Endocytosis plays a role in all steps of cone cell intercalation. (A,B,D-F) Retinas expressing UAS-shibire^ts under the control of prosGal4 stained for Arm. Flies were raised at 25°C and then transferred to 31°C at (A) 20% APF and (B) 24% APF, and incubated overnight.

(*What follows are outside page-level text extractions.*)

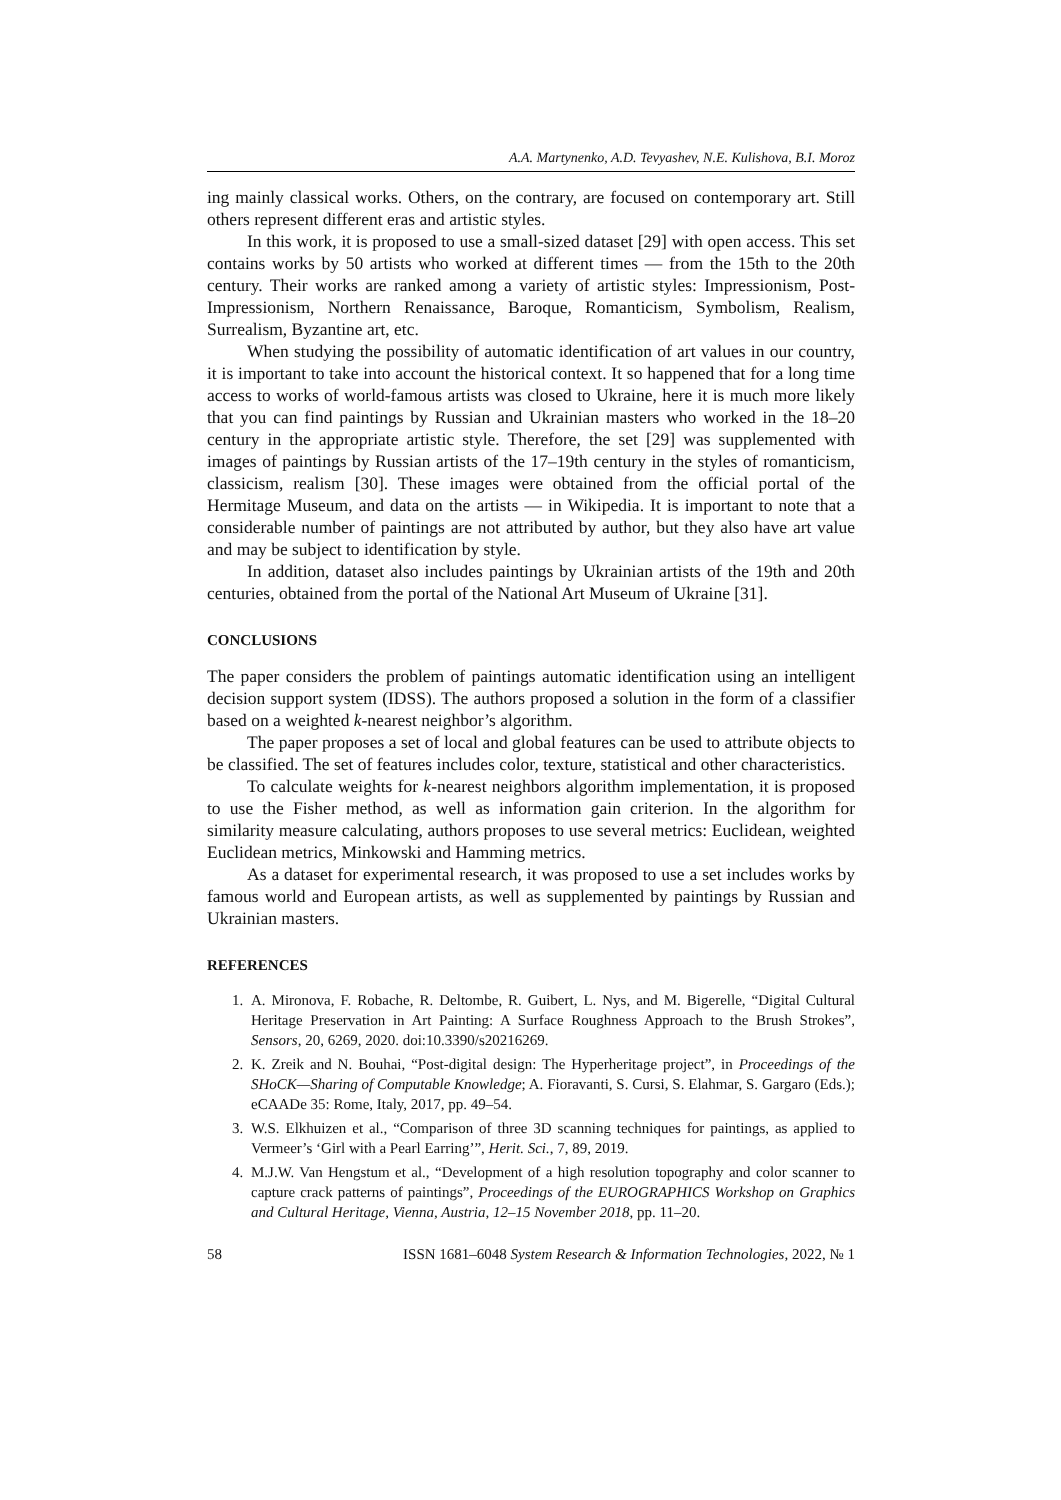A.A. Martynenko, A.D. Tevyashev, N.E. Kulishova, B.I. Moroz
ing mainly classical works. Others, on the contrary, are focused on contemporary art. Still others represent different eras and artistic styles.
In this work, it is proposed to use a small-sized dataset [29] with open access. This set contains works by 50 artists who worked at different times — from the 15th to the 20th century. Their works are ranked among a variety of artistic styles: Impressionism, Post-Impressionism, Northern Renaissance, Baroque, Romanticism, Symbolism, Realism, Surrealism, Byzantine art, etc.
When studying the possibility of automatic identification of art values in our country, it is important to take into account the historical context. It so happened that for a long time access to works of world-famous artists was closed to Ukraine, here it is much more likely that you can find paintings by Russian and Ukrainian masters who worked in the 18–20 century in the appropriate artistic style. Therefore, the set [29] was supplemented with images of paintings by Russian artists of the 17–19th century in the styles of romanticism, classicism, realism [30]. These images were obtained from the official portal of the Hermitage Museum, and data on the artists — in Wikipedia. It is important to note that a considerable number of paintings are not attributed by author, but they also have art value and may be subject to identification by style.
In addition, dataset also includes paintings by Ukrainian artists of the 19th and 20th centuries, obtained from the portal of the National Art Museum of Ukraine [31].
CONCLUSIONS
The paper considers the problem of paintings automatic identification using an intelligent decision support system (IDSS). The authors proposed a solution in the form of a classifier based on a weighted k-nearest neighbor’s algorithm.
The paper proposes a set of local and global features can be used to attribute objects to be classified. The set of features includes color, texture, statistical and other characteristics.
To calculate weights for k-nearest neighbors algorithm implementation, it is proposed to use the Fisher method, as well as information gain criterion. In the algorithm for similarity measure calculating, authors proposes to use several metrics: Euclidean, weighted Euclidean metrics, Minkowski and Hamming metrics.
As a dataset for experimental research, it was proposed to use a set includes works by famous world and European artists, as well as supplemented by paintings by Russian and Ukrainian masters.
REFERENCES
1. A. Mironova, F. Robache, R. Deltombe, R. Guibert, L. Nys, and M. Bigerelle, “Digital Cultural Heritage Preservation in Art Painting: A Surface Roughness Approach to the Brush Strokes”, Sensors, 20, 6269, 2020. doi:10.3390/s20216269.
2. K. Zreik and N. Bouhai, “Post-digital design: The Hyperheritage project”, in Proceedings of the SHoCK—Sharing of Computable Knowledge; A. Fioravanti, S. Cursi, S. Elahmar, S. Gargaro (Eds.); eCAADe 35: Rome, Italy, 2017, pp. 49–54.
3. W.S. Elkhuizen et al., “Comparison of three 3D scanning techniques for paintings, as applied to Vermeer’s ‘Girl with a Pearl Earring’”, Herit. Sci., 7, 89, 2019.
4. M.J.W. Van Hengstum et al., “Development of a high resolution topography and color scanner to capture crack patterns of paintings”, Proceedings of the EUROGRAPHICS Workshop on Graphics and Cultural Heritage, Vienna, Austria, 12–15 November 2018, pp. 11–20.
58 ISSN 1681–6048 System Research & Information Technologies, 2022, № 1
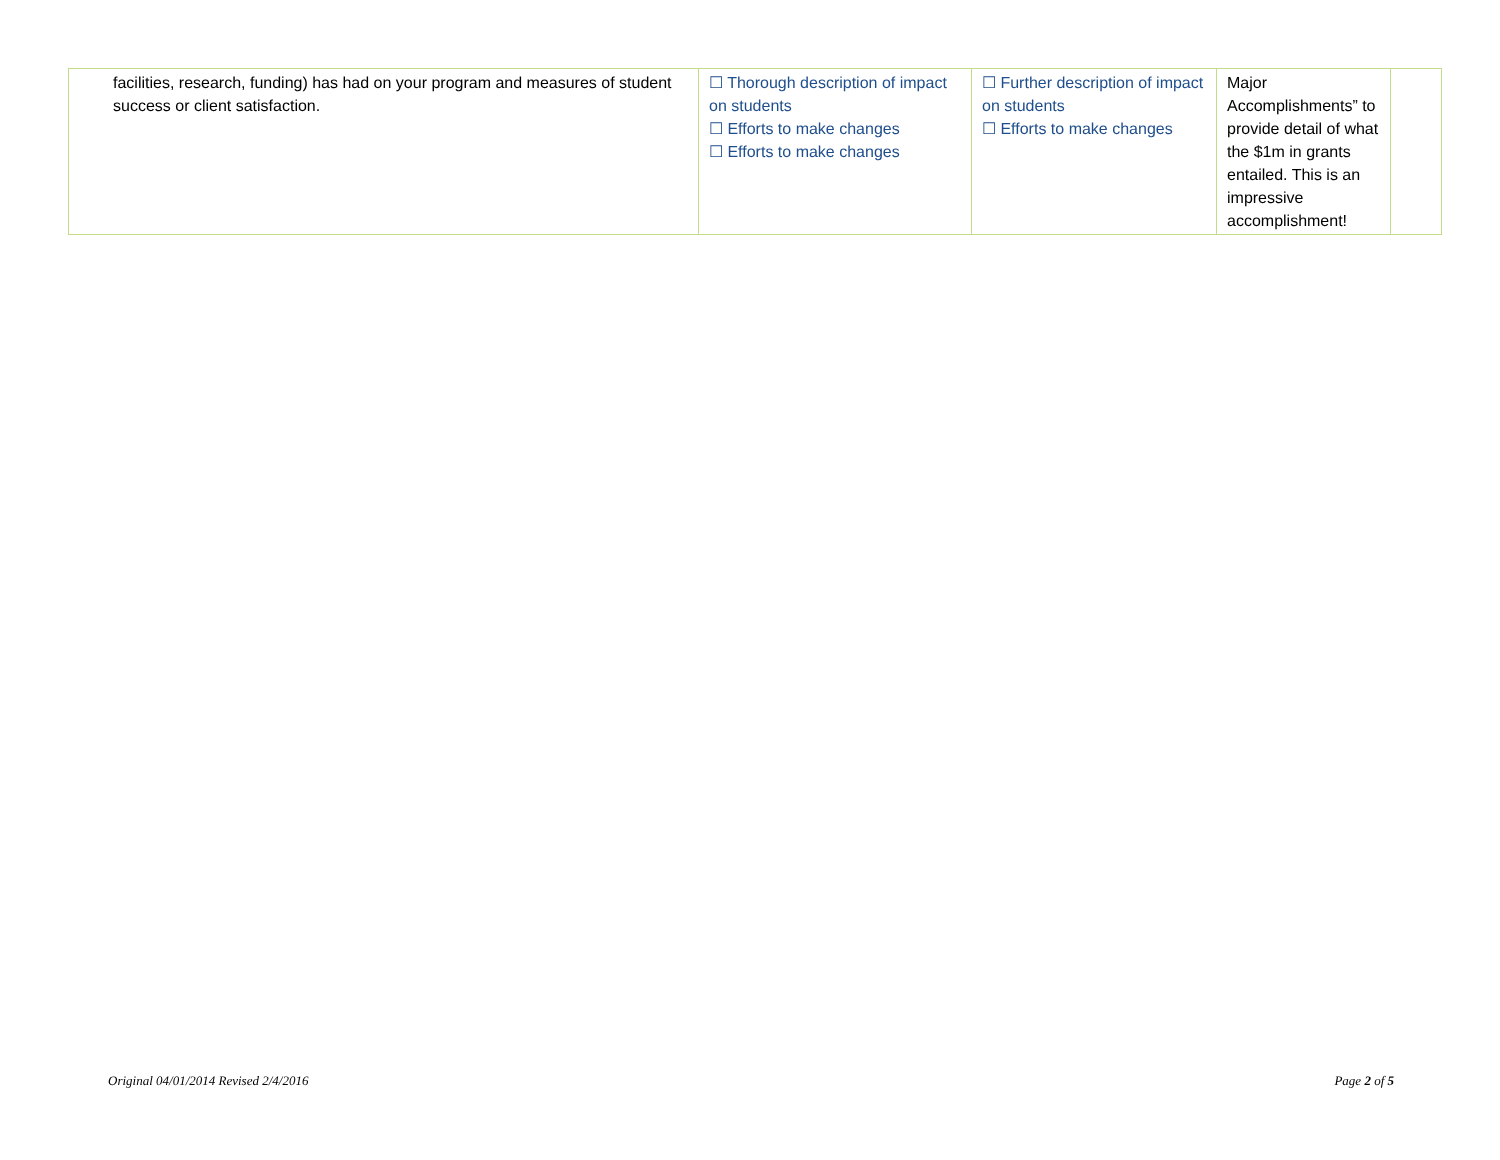| facilities, research, funding) has had on your program and measures of student success or client satisfaction. | ☐ Thorough description of impact on students ☐ Efforts to make changes ☐ Efforts to make changes | ☐ Further description of impact on students ☐ Efforts to make changes | Major Accomplishments” to provide detail of what the $1m in grants entailed. This is an impressive accomplishment! | |
Original 04/01/2014 Revised 2/4/2016 Page 2 of 5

Flies were transiently transferred to a restrictive temperature for 4 h at (D) 20% APF, (E) 24% APF and (F) 28% APF. (C) Progression of cone cell intercalation in B (n=4 retinas, 1442 ommatidia). (G) Progression of cone cell intercalation in D-F (n=7, 6 and 6 retinas, respectively; 3352, 3100 and 2797 ommatidia, respectively). (H) Stills taken from a movie of retina expressing UAS-shibire^ts under the control of prosGal4 with Ecad::GFP to label the AJs. (I) Quantification of the percentage of ommatidia with each AJ type (A/P, four-way vertex and Eq/Pl) when different combinations of cone cells express UAS-Brd^R. n is indicated for each bar of the graph. Scale bars: 10 μm in A,B,D-F; 5 μm in H.